As far as products, we are seeing the heating oil versus gasoline, or RBOB spread as it is known by traders, is taking off. Traders put on the hurricane hedge play by buying RBOB ahead of the storm and selling heat as a hedge. Now with refineries coming back on line and winter approaching, winter blends and the long heat short gas spread may continue to rock. Bloomberg News reported gasoline slid the most in three weeks as Philadelphia Energy Solutions started a fluid catalytic cracker. Gulf Coast refineries were returning after Hurricane Isaac and demand for the motor fuel declined last week. Futures sank 1.4 percent after startup of the unit, shut since Sept. 4 because of mechanical issues. The Energy Department reported that gasoline demand dropped 5.3 percent. Nine Louisiana Gulf Coast refineries were starting or operating at reduced rates as of Sept. 10 following Hurricane Isaac, which idled 13 percent of the region’s capacity.
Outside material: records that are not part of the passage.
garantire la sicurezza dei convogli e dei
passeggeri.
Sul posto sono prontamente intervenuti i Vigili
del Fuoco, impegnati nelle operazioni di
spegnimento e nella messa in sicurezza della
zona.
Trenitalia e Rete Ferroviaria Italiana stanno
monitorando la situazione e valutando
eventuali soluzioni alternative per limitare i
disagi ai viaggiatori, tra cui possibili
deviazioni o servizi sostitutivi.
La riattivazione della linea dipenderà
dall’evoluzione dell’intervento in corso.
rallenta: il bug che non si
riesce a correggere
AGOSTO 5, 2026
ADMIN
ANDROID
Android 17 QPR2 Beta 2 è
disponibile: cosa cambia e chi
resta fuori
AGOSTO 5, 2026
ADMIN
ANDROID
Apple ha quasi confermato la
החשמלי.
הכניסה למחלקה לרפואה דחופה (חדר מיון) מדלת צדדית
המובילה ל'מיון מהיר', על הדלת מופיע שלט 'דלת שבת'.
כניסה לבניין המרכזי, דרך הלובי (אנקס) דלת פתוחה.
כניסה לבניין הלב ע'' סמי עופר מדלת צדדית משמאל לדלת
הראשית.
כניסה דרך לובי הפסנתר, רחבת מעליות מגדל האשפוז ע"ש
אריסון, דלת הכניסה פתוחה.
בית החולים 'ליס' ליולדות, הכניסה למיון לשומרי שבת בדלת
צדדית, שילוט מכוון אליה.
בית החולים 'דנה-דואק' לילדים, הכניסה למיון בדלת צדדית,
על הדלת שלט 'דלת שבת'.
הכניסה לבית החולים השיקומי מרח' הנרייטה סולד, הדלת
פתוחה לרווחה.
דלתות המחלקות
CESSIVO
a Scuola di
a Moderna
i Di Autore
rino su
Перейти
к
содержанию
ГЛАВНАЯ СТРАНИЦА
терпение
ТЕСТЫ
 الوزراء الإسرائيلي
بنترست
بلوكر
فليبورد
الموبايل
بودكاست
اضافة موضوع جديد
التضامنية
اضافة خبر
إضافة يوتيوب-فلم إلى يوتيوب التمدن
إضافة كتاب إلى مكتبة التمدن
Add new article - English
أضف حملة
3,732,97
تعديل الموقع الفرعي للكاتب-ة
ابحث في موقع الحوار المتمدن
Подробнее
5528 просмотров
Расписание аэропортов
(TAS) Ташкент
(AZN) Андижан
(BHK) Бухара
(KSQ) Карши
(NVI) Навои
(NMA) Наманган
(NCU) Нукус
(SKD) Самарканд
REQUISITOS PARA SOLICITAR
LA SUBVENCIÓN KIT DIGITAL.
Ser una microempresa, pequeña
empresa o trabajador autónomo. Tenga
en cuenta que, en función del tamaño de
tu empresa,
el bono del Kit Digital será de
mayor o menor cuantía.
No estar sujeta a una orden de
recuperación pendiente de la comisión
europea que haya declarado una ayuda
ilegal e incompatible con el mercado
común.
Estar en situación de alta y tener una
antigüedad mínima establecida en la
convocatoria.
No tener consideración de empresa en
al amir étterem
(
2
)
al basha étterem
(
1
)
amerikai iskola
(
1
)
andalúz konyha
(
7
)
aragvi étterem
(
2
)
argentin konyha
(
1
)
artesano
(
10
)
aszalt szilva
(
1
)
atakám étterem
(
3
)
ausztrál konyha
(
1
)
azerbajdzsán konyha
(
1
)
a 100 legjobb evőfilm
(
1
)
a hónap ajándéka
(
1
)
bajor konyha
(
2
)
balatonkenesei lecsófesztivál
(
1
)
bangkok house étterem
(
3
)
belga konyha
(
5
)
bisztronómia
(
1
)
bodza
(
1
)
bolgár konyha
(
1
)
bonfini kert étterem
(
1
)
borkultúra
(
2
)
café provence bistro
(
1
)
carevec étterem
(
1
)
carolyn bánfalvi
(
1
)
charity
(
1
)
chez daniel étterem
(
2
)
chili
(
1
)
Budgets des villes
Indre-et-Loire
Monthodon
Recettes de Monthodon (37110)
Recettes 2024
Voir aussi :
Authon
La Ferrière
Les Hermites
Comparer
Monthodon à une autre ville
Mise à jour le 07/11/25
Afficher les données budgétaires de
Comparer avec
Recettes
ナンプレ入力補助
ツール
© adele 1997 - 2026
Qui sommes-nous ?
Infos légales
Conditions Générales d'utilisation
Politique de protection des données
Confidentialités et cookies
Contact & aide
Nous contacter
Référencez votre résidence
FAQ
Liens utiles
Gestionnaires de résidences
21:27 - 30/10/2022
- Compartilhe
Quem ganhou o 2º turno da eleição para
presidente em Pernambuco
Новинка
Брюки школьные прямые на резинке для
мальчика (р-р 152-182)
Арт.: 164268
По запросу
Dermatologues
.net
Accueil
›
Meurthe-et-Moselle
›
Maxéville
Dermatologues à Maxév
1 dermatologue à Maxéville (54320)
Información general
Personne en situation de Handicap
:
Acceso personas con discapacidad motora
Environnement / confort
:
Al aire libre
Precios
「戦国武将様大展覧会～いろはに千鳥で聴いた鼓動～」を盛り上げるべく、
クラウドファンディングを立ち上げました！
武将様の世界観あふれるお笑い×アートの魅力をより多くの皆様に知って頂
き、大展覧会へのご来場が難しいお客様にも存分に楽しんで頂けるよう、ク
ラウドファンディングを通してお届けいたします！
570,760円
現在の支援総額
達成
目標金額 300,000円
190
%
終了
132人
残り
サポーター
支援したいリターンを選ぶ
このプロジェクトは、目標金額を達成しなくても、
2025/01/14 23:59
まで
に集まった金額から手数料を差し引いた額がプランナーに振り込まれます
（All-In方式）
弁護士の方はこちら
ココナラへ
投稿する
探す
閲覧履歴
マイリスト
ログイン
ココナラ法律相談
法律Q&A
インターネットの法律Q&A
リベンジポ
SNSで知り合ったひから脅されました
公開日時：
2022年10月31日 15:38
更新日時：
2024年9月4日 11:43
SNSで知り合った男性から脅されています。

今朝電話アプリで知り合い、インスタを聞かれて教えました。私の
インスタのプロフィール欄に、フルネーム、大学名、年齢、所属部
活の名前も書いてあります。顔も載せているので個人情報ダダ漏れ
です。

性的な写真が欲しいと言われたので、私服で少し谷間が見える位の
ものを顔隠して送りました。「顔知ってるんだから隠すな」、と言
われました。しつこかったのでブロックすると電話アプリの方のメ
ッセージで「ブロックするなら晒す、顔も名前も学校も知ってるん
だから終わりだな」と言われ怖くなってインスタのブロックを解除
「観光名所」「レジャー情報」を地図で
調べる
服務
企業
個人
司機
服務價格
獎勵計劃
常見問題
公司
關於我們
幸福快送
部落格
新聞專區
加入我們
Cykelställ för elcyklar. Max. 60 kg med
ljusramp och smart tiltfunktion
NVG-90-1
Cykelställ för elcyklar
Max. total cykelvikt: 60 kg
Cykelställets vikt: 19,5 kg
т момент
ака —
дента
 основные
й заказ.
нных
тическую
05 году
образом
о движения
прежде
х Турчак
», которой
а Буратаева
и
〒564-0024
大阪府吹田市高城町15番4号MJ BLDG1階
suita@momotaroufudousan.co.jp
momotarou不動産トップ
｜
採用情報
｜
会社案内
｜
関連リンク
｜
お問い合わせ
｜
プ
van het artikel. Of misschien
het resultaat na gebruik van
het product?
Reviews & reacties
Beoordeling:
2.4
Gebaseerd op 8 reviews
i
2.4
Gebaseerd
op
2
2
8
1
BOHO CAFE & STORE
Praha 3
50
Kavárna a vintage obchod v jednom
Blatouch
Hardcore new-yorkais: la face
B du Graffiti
“With refineries and cat crackers coming back online, people are getting out of the long-gasoline, short-heating oil spreads,” said Phil Flynn, Senior Market Analyst at Price Futures Group in Chicago. October-delivery reformulated gasoline, or RBOB, fell 4.19 cents to settle at $3.0016 a gallon on the New York Mercantile Exchange. Prices have risen 18 percent since sinking to a year- to-date low of $2.5501 on June 21. The Philadelphia refinery, a joint venture of Carlyle Group LP and Sunoco Inc. that can process 330,000 barrels a day of crude oil, is the largest plant near New York Harbor, the delivery point for Nymex futures. Gasoline demand fell last week to 8.7 million barrels a day, the lowest level in seven weeks.
Regular gasoline at the pump, averaged nationwide, increased 1.5 cents to $3.858 a gallon yesterday, AAA data showed. That’s the highest level since April 22. The year-to- date high is $3.936, reached on April 4. Heating oil for October delivery rose 2.95 cents, or 0.9 percent, to $3.2152 a gallon on the exchange, the highest settlement since April 3. Prices have climbed 27 percent since falling to a year-to-date low of $2.5253 on June 21. Inventories of distillates, which include heating oil and diesel, increased 1.48 million barrels to 128.6 million. Supplies are the lowest for this time of year since 2004.